● **PROBLEM DETAILS**: Could you copy out, word for word, the part of the entries that opens at their start and closes with the line containing "got: value=144 unit=mmHg", including that line, while leaving the pictures out of your answer?

● **Entries excerpted from a collection**:

§

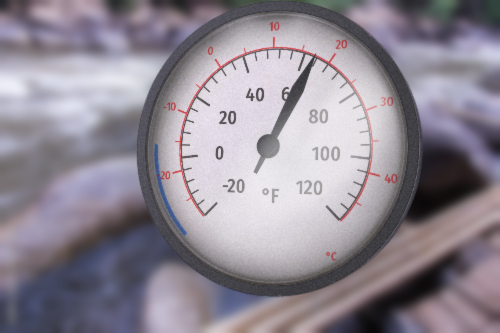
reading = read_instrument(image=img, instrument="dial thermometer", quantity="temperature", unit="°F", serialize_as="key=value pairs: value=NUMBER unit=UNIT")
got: value=64 unit=°F
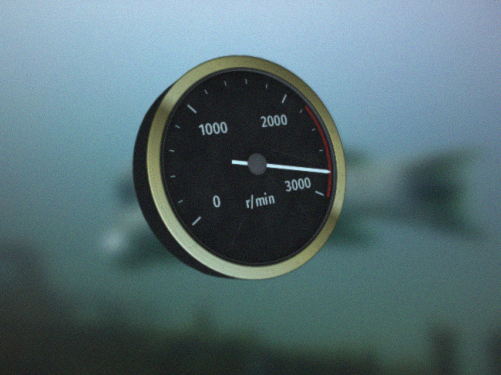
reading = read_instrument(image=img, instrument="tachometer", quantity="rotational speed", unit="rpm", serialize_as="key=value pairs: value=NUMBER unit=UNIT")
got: value=2800 unit=rpm
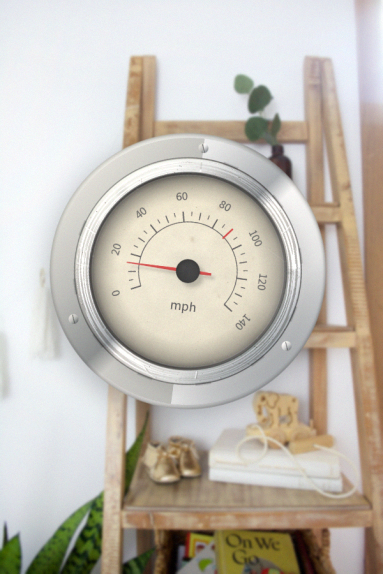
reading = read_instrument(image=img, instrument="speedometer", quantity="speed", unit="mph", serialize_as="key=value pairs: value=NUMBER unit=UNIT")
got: value=15 unit=mph
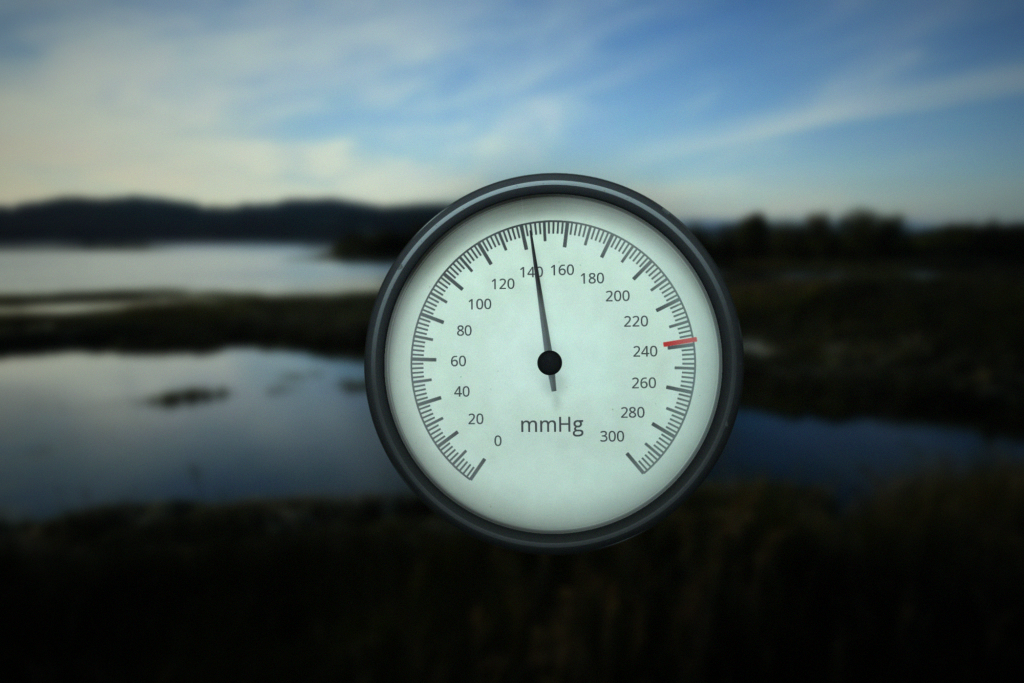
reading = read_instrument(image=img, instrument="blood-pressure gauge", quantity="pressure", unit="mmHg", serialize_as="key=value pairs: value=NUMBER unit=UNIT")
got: value=144 unit=mmHg
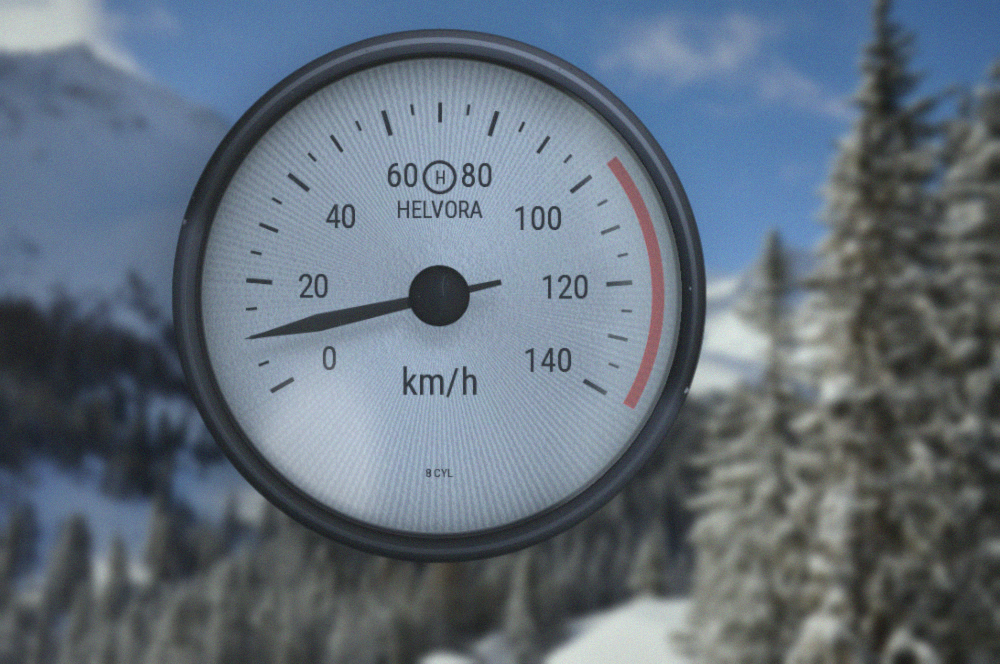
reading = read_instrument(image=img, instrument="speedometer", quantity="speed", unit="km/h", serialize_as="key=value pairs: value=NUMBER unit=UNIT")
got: value=10 unit=km/h
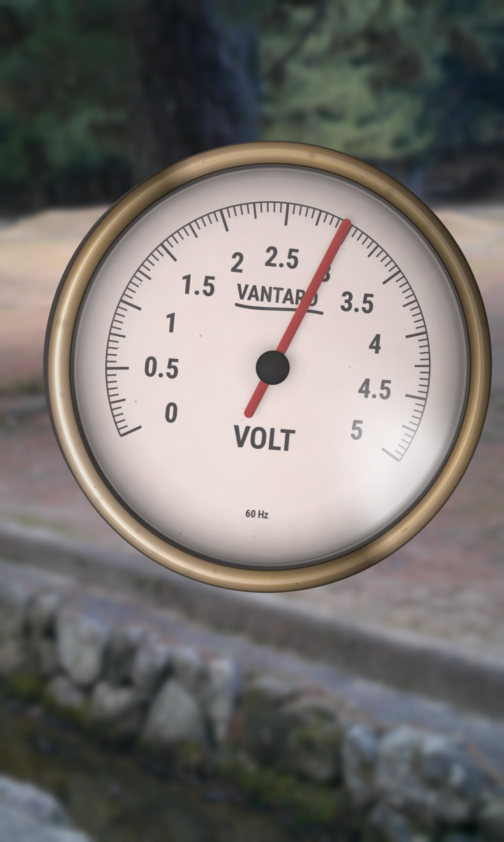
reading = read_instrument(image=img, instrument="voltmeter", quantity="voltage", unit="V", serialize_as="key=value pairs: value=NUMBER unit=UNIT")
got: value=2.95 unit=V
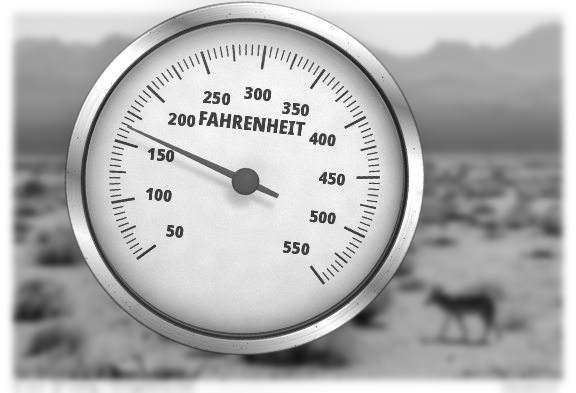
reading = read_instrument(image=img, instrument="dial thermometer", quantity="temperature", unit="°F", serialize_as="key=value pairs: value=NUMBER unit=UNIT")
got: value=165 unit=°F
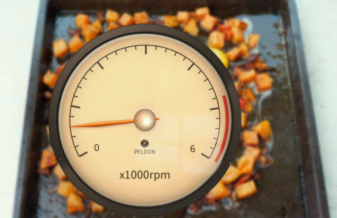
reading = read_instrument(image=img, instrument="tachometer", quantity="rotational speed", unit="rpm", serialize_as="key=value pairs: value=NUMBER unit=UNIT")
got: value=600 unit=rpm
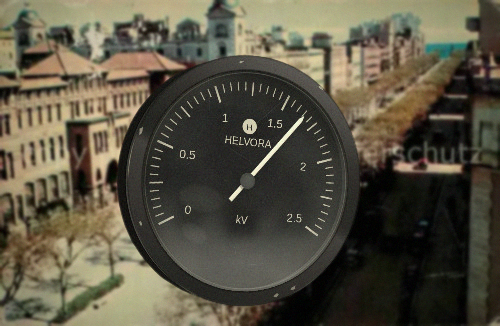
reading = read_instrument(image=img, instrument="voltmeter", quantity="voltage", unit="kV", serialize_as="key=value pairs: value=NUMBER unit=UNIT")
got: value=1.65 unit=kV
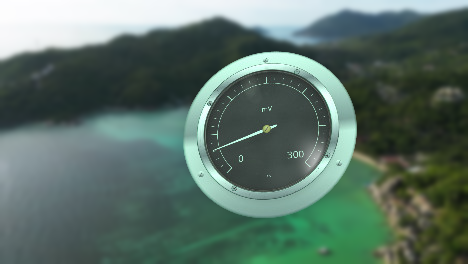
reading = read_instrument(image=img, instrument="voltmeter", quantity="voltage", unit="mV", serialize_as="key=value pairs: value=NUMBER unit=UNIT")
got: value=30 unit=mV
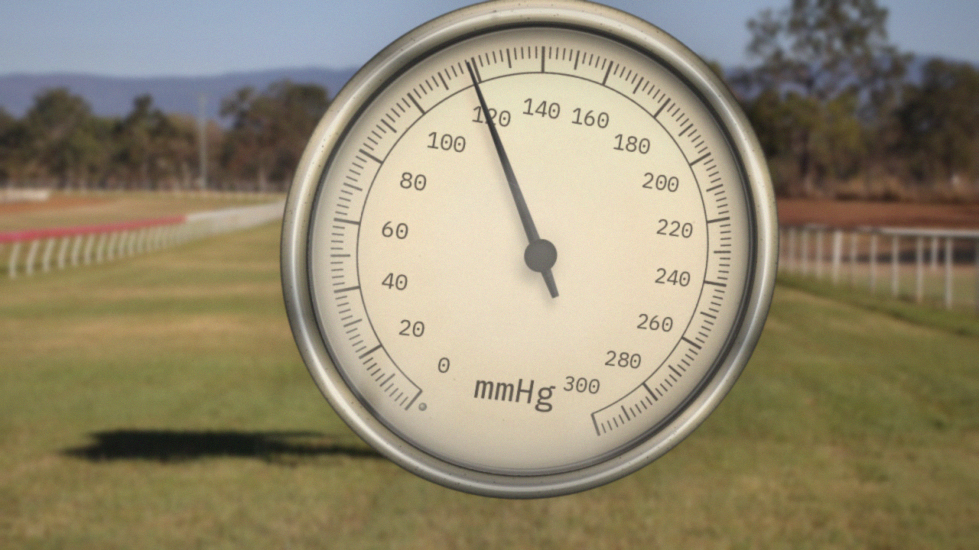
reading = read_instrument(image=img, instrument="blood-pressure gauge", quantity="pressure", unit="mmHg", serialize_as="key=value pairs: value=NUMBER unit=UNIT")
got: value=118 unit=mmHg
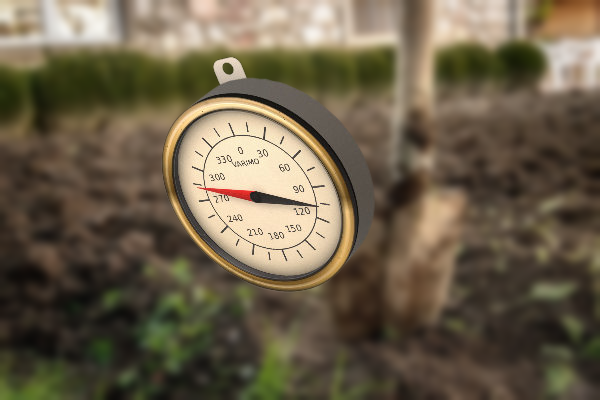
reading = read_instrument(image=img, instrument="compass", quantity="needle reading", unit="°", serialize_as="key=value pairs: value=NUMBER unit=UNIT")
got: value=285 unit=°
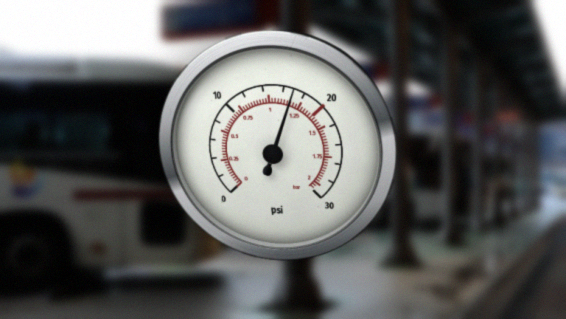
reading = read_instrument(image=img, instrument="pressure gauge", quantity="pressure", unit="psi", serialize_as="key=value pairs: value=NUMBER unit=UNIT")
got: value=17 unit=psi
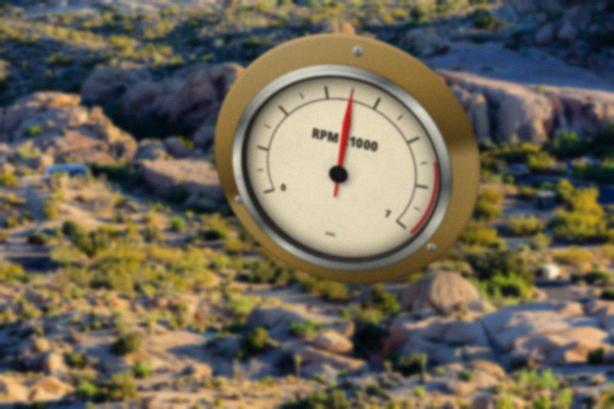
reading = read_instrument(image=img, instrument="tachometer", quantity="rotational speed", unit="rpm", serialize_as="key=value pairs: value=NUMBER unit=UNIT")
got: value=3500 unit=rpm
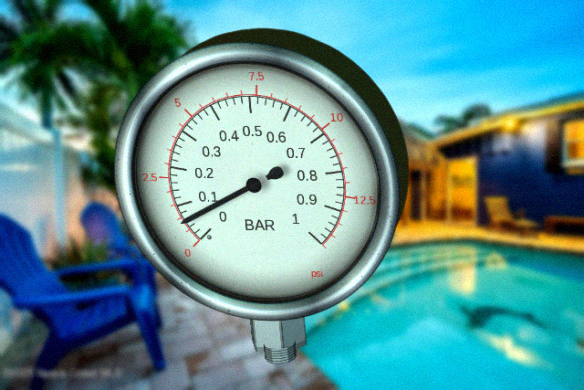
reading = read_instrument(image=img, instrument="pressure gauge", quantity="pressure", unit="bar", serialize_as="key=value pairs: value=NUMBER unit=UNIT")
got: value=0.06 unit=bar
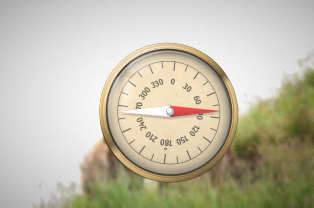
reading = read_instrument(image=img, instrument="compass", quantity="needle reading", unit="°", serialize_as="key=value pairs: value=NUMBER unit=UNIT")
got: value=82.5 unit=°
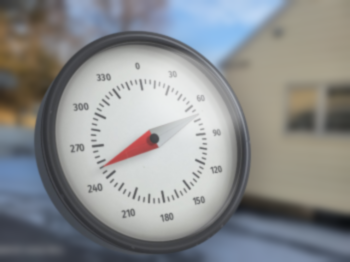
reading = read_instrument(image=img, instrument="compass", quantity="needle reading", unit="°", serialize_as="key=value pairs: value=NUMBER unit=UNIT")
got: value=250 unit=°
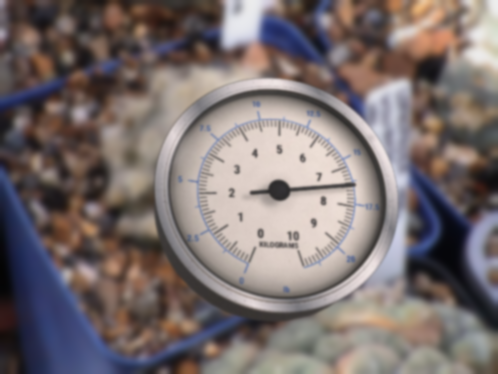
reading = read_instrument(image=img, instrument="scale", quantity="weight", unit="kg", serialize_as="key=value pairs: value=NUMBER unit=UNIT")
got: value=7.5 unit=kg
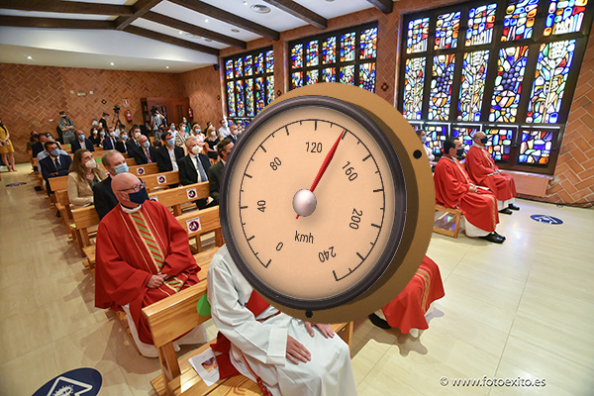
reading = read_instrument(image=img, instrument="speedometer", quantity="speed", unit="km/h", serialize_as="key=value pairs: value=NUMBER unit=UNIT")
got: value=140 unit=km/h
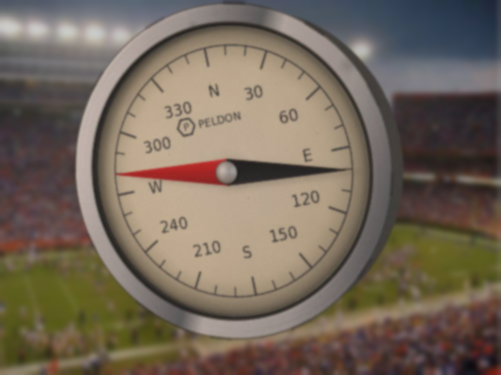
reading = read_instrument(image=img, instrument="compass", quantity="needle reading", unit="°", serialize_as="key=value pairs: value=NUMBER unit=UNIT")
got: value=280 unit=°
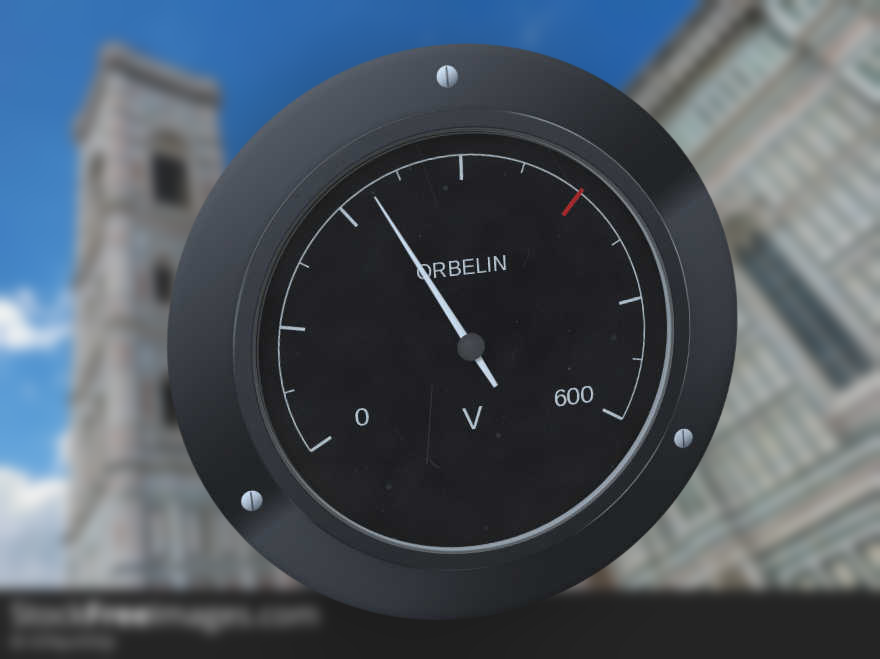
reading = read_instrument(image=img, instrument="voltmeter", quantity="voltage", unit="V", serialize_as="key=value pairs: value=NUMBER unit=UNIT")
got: value=225 unit=V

§

● **ANSWER BOX**:
reading = read_instrument(image=img, instrument="dial thermometer", quantity="temperature", unit="°F", serialize_as="key=value pairs: value=NUMBER unit=UNIT")
got: value=64 unit=°F
reading = read_instrument(image=img, instrument="tachometer", quantity="rotational speed", unit="rpm", serialize_as="key=value pairs: value=NUMBER unit=UNIT")
got: value=2800 unit=rpm
reading = read_instrument(image=img, instrument="speedometer", quantity="speed", unit="mph", serialize_as="key=value pairs: value=NUMBER unit=UNIT")
got: value=15 unit=mph
reading = read_instrument(image=img, instrument="blood-pressure gauge", quantity="pressure", unit="mmHg", serialize_as="key=value pairs: value=NUMBER unit=UNIT")
got: value=144 unit=mmHg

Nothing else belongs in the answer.